How many lines in the listing below contain the word "empleados"? Reply with only the number.

Input records Block Start

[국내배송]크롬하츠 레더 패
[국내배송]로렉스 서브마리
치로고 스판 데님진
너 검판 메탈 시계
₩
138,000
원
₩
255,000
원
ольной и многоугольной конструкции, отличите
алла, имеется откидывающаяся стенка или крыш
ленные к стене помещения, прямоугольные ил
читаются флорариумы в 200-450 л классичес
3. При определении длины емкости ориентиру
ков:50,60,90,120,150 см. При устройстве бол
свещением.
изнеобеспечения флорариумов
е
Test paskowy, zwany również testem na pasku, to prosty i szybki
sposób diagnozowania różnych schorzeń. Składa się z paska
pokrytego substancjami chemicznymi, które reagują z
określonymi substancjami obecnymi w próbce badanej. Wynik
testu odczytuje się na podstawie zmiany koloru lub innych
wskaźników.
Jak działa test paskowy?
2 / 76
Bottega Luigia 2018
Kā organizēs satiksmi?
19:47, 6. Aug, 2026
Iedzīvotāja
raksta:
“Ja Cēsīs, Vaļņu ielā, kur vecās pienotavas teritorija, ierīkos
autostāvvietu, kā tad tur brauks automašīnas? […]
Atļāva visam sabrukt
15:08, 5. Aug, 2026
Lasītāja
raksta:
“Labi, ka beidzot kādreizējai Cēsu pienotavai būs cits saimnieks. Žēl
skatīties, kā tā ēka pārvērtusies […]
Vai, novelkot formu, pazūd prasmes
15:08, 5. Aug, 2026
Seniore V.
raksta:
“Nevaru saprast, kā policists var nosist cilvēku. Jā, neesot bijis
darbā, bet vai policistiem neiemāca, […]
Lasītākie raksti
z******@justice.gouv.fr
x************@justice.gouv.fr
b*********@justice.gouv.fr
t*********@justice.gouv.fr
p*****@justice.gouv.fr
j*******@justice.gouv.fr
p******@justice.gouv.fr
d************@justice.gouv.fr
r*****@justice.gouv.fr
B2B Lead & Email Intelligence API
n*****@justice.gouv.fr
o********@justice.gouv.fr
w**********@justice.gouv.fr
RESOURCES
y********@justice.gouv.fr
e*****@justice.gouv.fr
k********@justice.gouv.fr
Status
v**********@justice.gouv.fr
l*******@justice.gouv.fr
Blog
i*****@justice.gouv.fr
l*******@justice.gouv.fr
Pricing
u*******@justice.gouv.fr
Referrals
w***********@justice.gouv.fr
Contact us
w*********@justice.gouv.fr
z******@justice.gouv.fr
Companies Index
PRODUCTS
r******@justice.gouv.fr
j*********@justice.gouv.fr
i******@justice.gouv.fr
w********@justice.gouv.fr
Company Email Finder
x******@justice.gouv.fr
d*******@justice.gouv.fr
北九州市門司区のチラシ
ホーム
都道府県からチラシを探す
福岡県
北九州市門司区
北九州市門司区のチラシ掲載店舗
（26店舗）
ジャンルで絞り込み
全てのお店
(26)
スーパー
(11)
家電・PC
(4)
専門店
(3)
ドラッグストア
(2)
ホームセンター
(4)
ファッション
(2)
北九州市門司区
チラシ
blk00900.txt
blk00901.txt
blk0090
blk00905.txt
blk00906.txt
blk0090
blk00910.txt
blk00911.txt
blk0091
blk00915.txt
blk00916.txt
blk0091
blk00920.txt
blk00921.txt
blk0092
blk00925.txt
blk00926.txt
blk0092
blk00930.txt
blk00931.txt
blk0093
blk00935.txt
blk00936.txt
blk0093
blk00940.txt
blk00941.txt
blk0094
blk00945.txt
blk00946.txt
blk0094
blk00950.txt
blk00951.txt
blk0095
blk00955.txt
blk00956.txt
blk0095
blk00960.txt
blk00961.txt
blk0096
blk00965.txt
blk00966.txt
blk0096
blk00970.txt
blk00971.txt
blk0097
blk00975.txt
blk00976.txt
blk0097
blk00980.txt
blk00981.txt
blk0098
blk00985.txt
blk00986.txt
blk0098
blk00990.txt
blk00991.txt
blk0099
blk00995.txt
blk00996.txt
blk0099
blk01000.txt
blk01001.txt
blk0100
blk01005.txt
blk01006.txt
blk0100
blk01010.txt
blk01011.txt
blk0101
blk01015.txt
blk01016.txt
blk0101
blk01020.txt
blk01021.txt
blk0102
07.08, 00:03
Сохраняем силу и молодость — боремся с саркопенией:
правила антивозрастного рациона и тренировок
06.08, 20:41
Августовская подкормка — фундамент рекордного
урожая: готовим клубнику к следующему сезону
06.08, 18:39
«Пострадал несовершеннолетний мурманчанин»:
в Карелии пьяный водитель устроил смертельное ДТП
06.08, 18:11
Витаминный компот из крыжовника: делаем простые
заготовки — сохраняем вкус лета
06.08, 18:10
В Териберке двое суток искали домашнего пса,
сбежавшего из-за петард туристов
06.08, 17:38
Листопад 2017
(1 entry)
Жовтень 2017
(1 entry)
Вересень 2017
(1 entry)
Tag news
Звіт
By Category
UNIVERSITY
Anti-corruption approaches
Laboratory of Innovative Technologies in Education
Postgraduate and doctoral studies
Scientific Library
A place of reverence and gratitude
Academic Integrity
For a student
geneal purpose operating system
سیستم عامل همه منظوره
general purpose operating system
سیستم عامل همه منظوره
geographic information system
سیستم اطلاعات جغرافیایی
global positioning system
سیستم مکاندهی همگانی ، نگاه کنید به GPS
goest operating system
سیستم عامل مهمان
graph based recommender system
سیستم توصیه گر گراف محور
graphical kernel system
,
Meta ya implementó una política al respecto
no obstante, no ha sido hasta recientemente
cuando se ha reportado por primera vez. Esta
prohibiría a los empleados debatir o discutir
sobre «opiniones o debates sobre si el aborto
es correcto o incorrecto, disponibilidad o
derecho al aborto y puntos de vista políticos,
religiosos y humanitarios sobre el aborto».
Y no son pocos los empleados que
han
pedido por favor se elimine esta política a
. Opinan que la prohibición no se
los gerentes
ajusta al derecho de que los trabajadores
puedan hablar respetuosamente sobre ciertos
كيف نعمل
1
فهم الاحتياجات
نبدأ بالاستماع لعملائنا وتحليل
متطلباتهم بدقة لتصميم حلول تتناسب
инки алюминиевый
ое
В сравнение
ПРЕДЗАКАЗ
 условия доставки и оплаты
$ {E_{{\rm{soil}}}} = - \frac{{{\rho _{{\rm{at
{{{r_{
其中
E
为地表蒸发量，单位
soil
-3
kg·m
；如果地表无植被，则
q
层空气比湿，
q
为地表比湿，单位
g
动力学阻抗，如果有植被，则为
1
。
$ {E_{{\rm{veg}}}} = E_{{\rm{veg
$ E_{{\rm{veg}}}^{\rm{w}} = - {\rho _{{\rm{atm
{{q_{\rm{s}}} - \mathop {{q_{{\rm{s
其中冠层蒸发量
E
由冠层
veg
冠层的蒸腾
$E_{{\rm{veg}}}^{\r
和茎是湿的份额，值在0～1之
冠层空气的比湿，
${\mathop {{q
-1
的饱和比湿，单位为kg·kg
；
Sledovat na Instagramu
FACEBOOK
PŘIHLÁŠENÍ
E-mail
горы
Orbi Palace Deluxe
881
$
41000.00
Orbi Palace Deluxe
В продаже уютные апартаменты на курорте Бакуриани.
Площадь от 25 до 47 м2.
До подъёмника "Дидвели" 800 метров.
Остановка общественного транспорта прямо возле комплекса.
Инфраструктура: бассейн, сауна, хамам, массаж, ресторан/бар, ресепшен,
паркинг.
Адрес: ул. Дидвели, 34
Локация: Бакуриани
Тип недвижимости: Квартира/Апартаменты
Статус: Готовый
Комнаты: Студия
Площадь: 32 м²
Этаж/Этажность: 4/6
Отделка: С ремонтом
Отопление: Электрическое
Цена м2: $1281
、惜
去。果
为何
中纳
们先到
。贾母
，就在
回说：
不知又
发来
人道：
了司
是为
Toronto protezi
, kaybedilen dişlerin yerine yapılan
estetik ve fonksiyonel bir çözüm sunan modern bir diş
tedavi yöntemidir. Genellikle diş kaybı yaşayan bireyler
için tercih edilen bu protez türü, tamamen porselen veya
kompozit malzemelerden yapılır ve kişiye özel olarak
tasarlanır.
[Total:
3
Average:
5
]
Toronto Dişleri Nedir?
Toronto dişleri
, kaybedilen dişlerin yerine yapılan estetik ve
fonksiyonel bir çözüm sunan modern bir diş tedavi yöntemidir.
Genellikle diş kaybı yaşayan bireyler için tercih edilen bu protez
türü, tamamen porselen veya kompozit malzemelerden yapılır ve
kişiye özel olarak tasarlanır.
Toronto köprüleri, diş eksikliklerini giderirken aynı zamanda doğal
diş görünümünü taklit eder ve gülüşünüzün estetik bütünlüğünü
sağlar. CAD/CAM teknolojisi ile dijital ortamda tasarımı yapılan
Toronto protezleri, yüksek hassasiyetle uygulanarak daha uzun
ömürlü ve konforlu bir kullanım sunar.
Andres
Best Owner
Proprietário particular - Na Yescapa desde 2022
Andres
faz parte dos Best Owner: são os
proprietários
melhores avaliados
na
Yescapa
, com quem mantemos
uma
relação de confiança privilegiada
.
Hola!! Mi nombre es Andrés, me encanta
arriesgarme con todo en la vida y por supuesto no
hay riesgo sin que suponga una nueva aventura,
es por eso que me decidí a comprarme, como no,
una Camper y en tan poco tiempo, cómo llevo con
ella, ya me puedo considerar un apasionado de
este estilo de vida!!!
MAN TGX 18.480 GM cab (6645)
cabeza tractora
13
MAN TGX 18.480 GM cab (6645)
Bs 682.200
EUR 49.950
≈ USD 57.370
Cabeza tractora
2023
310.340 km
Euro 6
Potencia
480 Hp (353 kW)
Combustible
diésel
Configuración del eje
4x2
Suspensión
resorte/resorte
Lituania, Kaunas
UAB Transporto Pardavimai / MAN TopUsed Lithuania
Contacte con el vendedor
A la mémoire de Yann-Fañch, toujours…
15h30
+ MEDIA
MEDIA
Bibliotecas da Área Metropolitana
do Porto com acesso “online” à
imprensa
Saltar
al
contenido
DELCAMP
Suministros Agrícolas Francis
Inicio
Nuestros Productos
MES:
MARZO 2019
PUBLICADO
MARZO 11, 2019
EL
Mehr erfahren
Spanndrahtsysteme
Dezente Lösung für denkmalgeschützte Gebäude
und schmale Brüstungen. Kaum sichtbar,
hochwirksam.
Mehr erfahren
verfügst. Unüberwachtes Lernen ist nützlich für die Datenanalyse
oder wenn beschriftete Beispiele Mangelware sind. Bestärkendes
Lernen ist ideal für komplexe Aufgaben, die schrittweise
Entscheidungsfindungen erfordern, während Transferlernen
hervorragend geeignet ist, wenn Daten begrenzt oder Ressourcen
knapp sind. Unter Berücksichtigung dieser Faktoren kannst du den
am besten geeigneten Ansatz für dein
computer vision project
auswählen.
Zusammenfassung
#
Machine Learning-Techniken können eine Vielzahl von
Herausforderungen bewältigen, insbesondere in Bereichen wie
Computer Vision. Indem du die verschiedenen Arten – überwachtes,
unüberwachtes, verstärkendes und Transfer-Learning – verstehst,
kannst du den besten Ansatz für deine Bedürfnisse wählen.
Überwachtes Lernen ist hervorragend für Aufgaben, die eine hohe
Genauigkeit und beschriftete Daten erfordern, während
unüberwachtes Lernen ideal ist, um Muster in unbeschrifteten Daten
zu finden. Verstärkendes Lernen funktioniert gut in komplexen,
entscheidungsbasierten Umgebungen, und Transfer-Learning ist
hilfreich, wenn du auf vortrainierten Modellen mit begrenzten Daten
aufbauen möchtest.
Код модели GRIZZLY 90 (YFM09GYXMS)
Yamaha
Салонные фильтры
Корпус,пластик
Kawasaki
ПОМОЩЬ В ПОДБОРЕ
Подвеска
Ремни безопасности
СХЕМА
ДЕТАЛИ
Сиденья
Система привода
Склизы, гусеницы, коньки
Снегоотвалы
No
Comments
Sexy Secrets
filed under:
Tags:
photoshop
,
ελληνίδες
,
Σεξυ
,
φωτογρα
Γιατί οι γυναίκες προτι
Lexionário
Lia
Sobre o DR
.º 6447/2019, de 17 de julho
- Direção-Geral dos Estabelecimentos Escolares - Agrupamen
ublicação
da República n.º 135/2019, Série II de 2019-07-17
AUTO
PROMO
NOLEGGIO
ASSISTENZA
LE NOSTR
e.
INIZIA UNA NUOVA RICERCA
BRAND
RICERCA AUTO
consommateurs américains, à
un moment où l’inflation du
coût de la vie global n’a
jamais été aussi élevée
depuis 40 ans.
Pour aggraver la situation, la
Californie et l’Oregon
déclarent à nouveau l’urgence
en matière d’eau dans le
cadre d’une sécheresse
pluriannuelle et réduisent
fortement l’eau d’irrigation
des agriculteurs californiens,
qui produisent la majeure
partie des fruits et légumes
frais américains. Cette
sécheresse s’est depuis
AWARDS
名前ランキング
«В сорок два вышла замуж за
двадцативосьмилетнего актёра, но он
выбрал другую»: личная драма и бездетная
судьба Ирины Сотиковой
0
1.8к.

Input records Block End

* Your response *
2